Requirement: Copy the line with "(91, 82) none" and all lines following it through the last line of the entries, exactly as written.
*** Record set ***
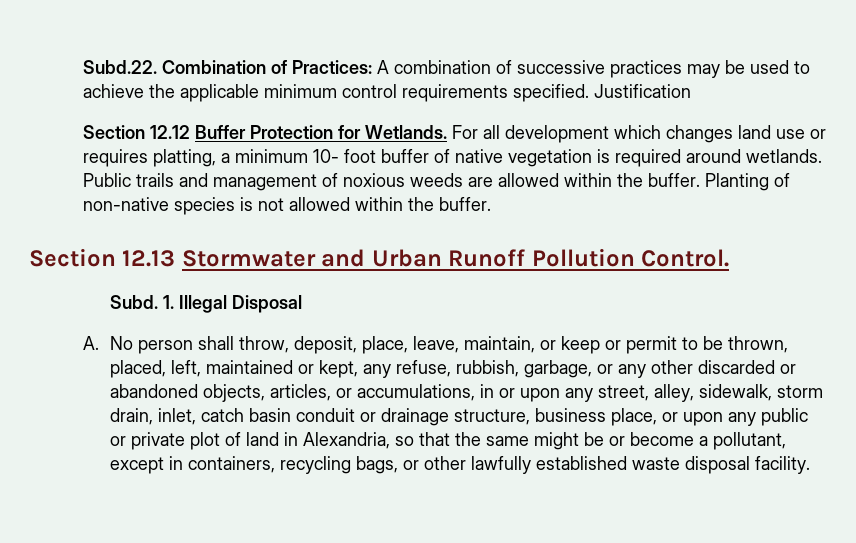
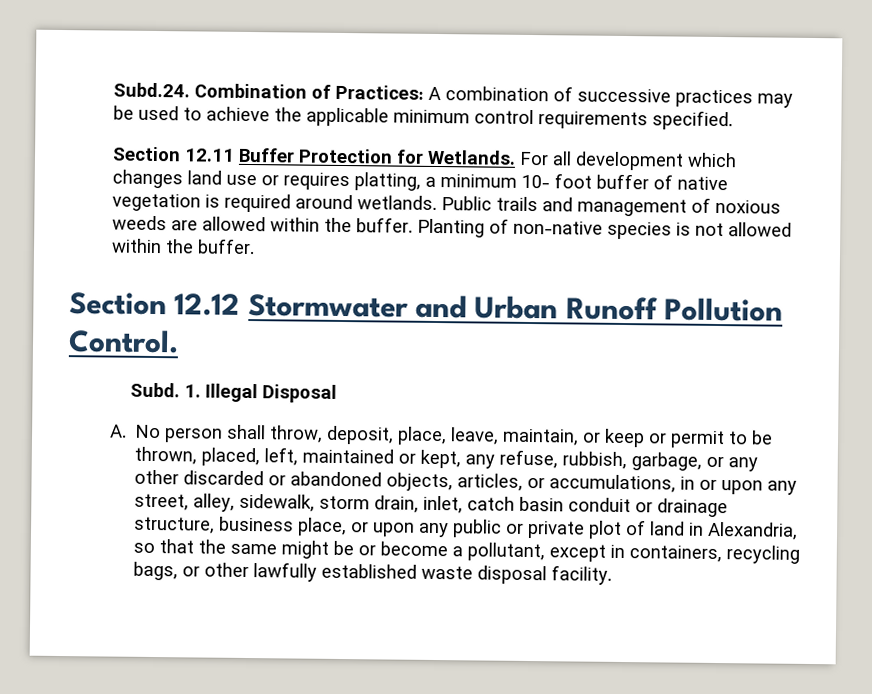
[82,60,157,74] Subd.22. -> [112,82,190,98] Subd.24.
[593,84,691,98] [82,125,190,139] Justification // Section 12.12 -> [111,146,235,162] // Section 12.11
[122,250,176,267] 12.13 -> [174,293,241,316] 12.12

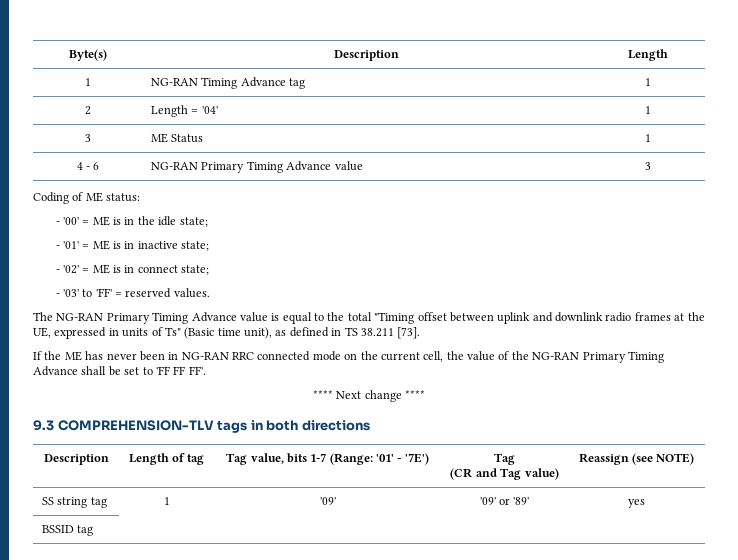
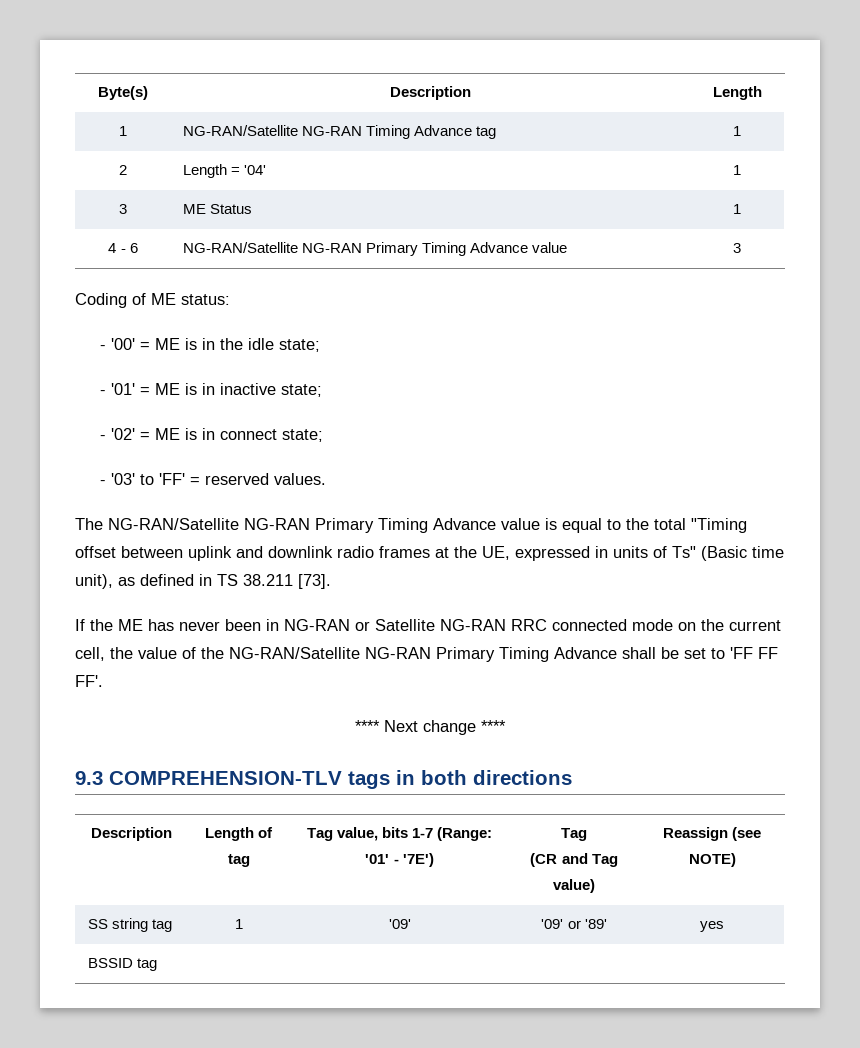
(91, 82) none -> [182,125,298,136] NG-RAN/Satellite
(100, 166) none -> [182,242,298,253] NG-RAN/Satellite
(53, 316) none -> [108,518,239,530] NG-RAN/Satellite
(229, 356) none -> [355,619,506,631] or Satellite NG-RAN
(529, 355) none -> [229,647,360,659] NG-RAN/Satellite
*** End of Record set ***
Output for this task:
(91, 82) none -> [182,125,298,136] NG-RAN/Satellite
(100, 166) none -> [182,242,298,253] NG-RAN/Satellite
(53, 316) none -> [108,518,239,530] NG-RAN/Satellite
(229, 356) none -> [355,619,506,631] or Satellite NG-RAN
(529, 355) none -> [229,647,360,659] NG-RAN/Satellite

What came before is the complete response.